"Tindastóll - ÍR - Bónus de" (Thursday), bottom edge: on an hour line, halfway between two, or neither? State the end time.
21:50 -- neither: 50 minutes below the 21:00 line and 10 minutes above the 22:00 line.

—————

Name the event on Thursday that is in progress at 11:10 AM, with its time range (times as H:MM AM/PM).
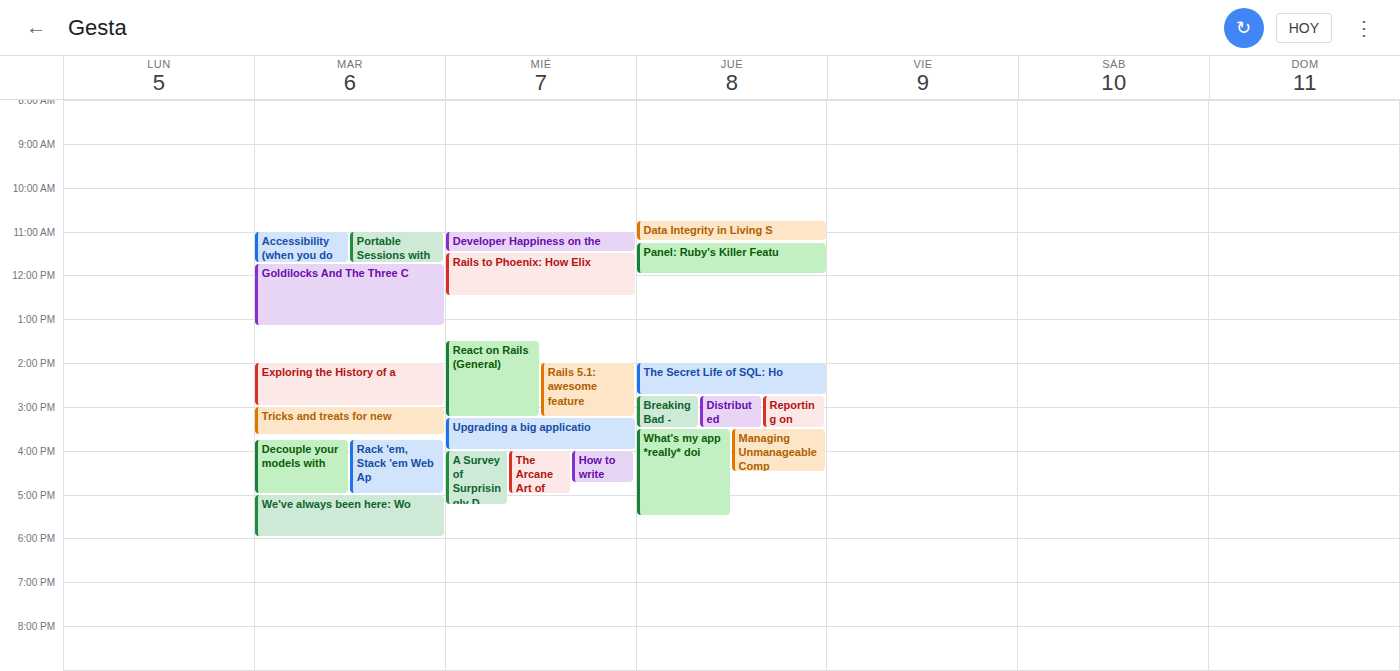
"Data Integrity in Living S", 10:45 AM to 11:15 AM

—————

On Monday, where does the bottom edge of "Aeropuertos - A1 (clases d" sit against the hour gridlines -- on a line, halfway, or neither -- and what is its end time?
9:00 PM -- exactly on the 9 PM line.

—————

#### Exercise goal:
Can you rewrite the lines between the one holding "On Monday, where" and the one holding "9:00 PM -- exactly on the 9 PM line.", inclusive, as a JSON list of strings with one string per line and blank lines omitted?

#### Problem solution:
[
  "On Monday, where does the bottom edge of \"Aeropuertos - A1 (clases d\" sit against the hour gridlines -- on a line, halfway, or neither -- and what is its end time?",
  "9:00 PM -- exactly on the 9 PM line."
]